The Otto Celera 500L is a bizarre-looking prototype plane that's designed to carry up to six passengers for long distances (8,300km) at high speeds (740km/h) while having operating costs that are roughly a third of that of comparable planes. There's a lot of online scepticism about whether it will actually be able to meet these goals, but I'm assuming it can so I can use it as a sort of best-case for airframe efficiency, and asking the question: what sort of performance would it have if we replaced its diesel/piston engine drivetrain with a battery-electric drivetrain? This should hopefully give us some idea of the best-case for practical battery-electric airplanes made using currently available technology.

We can work out the mass of fuel the Celera 500L carries from with *range × fuel consumption × fuel density*, which works out to *8300km × 7.8L/100km × 0.85kg/L = 550kg*. It's powered by a RED A03, which has a dry mass of 363kg. So ripping out the engine and fuel tanks would give us 913kg to spare for an electric drivetrain.

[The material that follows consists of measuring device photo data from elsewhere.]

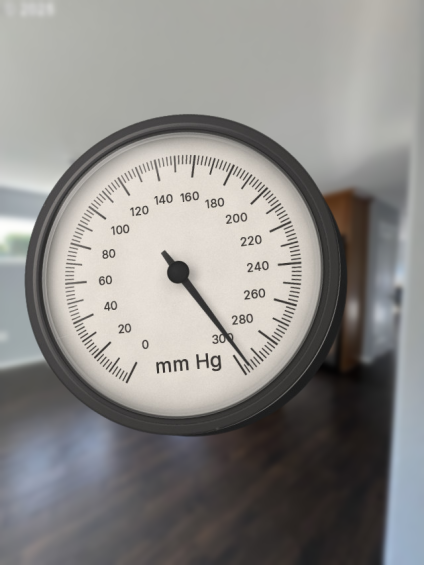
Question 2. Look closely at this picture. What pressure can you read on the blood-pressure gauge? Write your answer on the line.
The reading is 296 mmHg
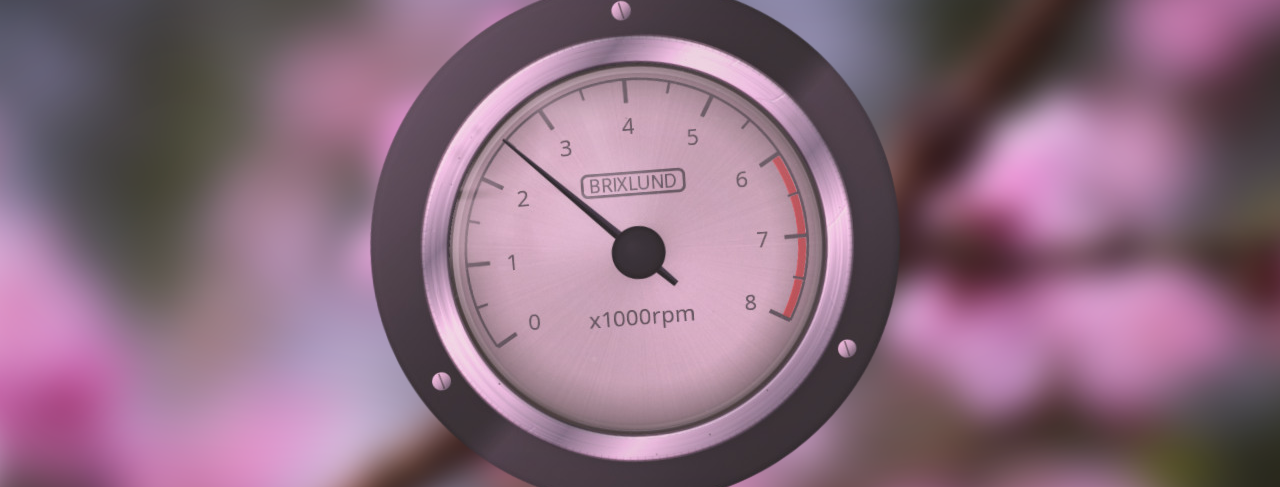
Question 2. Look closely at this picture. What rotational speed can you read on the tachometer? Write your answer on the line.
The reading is 2500 rpm
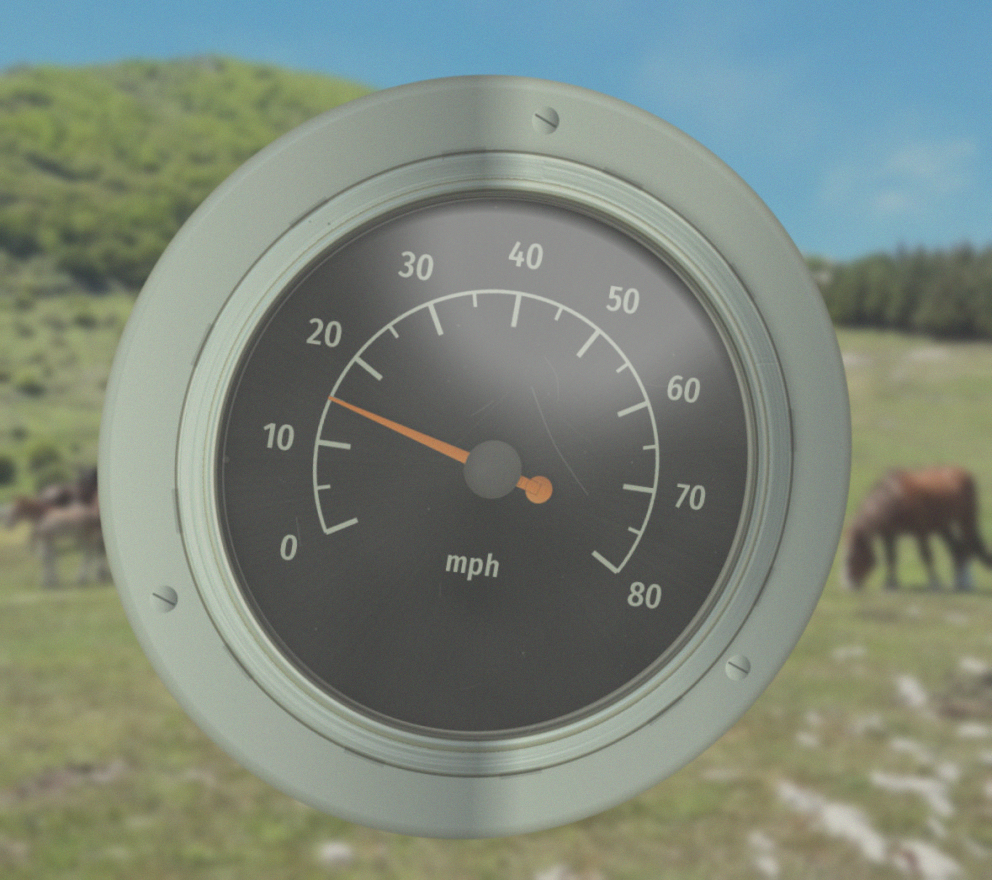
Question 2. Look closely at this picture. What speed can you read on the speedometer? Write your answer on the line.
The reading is 15 mph
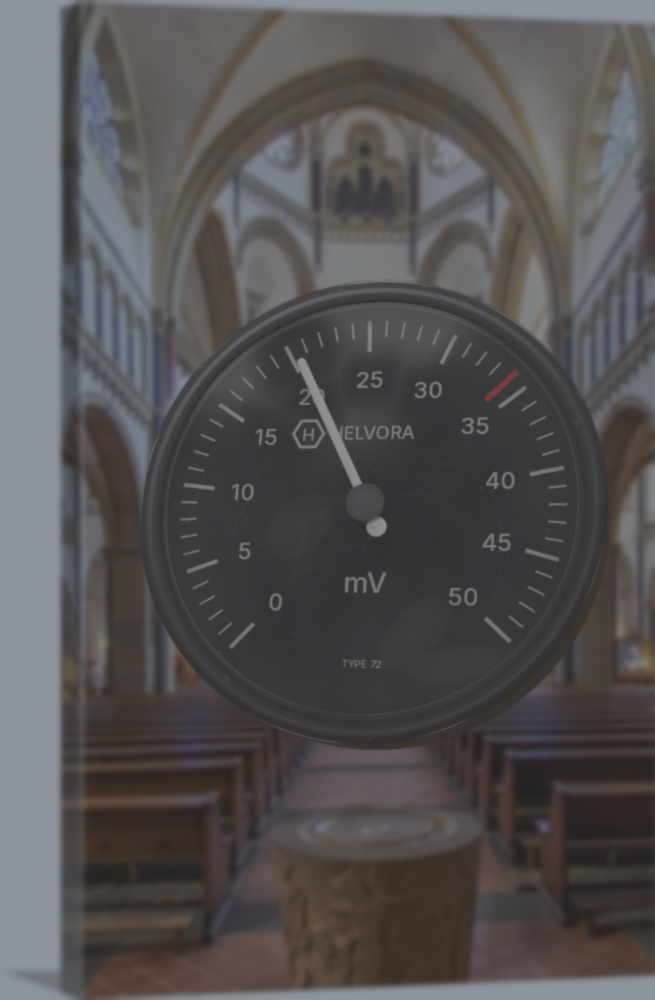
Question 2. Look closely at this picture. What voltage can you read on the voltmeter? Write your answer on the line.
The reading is 20.5 mV
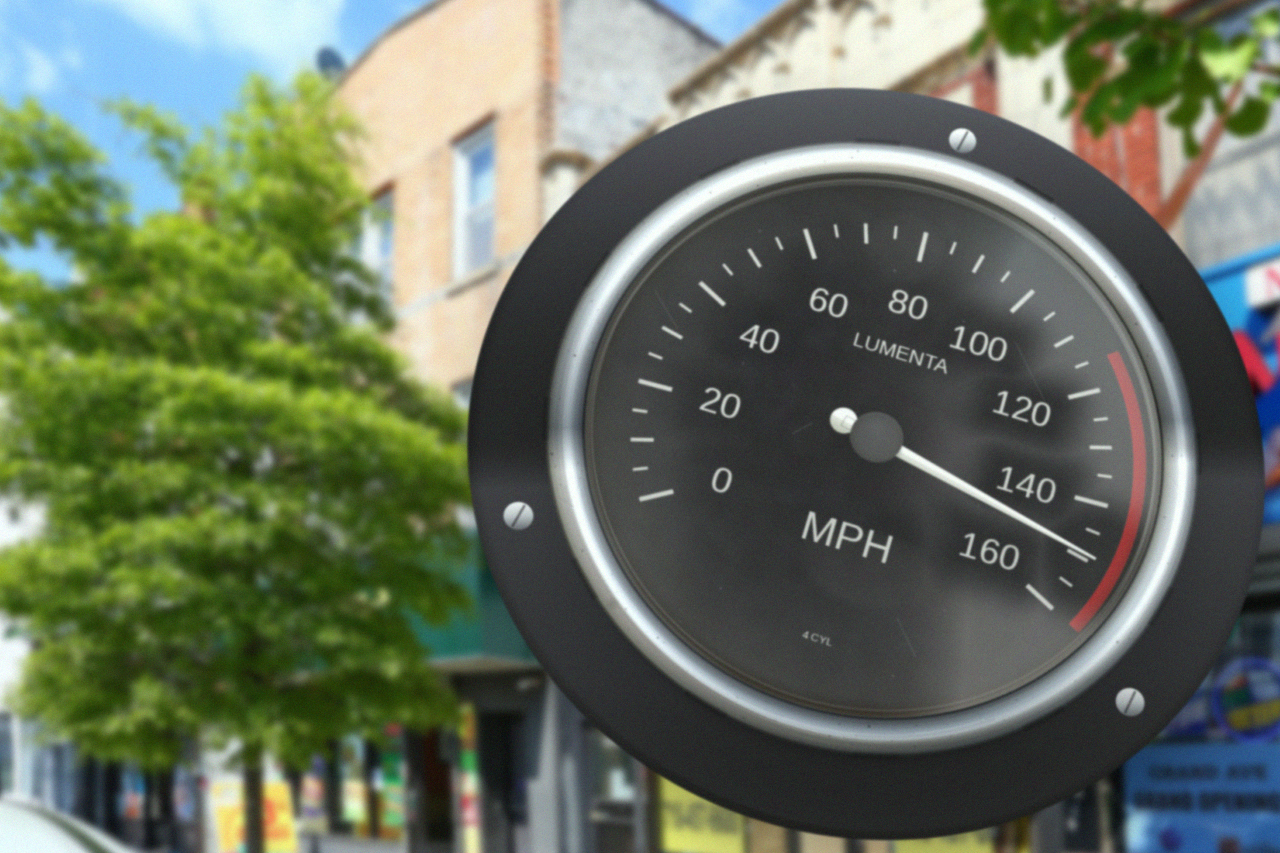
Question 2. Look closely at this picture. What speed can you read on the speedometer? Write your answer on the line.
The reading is 150 mph
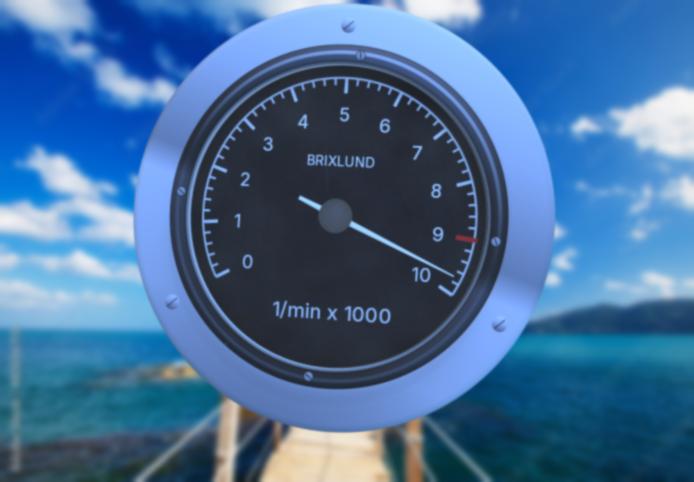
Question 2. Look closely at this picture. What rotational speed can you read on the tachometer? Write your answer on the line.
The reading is 9700 rpm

So let's start with the easy part of that drivetrain: the motor. H3X is developing a motor, the HPDM-250, that they claim will produce 200kW (268hp) while weighing only 16kg. Since the 500L's engine produces 340kW (456hp) we can exceed its power by connecting two HPDM-250s to a driveshaft for a mass penalty of only ~32kg, with the added redundancy bonus of having two engines.

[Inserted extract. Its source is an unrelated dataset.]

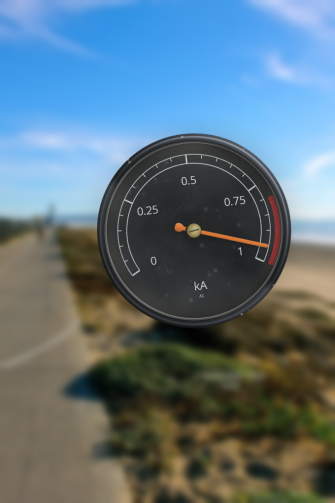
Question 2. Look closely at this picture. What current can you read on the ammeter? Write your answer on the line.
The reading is 0.95 kA
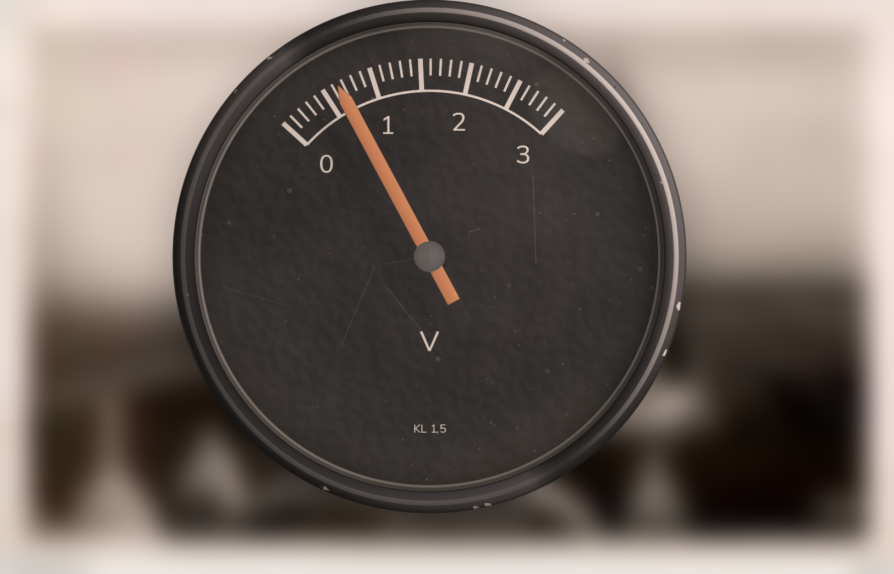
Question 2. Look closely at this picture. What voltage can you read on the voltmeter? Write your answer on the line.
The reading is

Now for the not-so-easy part. We have 881kg left for batteries. CATL, the biggest li-ion battery manufacturer in the world, recently announced they're going to start mass production of a 500Wh/kg battery. Given Tesla's current best battery cells have an energy density of 296Wh/kg, this is a pretty big deal. If we filled our remaining mass budget with these batteries that would give us 440,500Wh, or 1,585MJ of energy onboard. So how far would that get us?

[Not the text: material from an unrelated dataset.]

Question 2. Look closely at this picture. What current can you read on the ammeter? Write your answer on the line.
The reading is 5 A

Diesel fuel has an energy density of 45.6MJ/kg, diesel engine efficiency can vary quite a bit, but 45% seems like a reasonable figure for our purposes. Using these numbers, and our fuel mass of 550kg we can work out the enregy use at the prop shaft as *0.45 × 45.6MJ/kg × 550kg = 11,286MJ*. If we assume, pretty generously, that there are no losses in the electric drivetrain then our electric Celera can deliver only *1,585MJ / 11,286MJ = 14%* as much energy to the prop as the real Celera. Which, in the best case (since a large, constant fraction of energy is used climbing to crusing altitude), probably translates to just 14% of the range, or 1,162km rather than 8,300km.

For context 8,300km is about the distance from Torronto to Rio de Janeiro, or Sarajevo to Bangkok. While 1,160km is slightly less than the distance from Torronto to Atlanta, or London to Florence. I still think this would be a very cool plane. It would presumably go just as fast, be significantly quieter, and have a fraction of the running cost. Hopefully I'll look up and see one one day!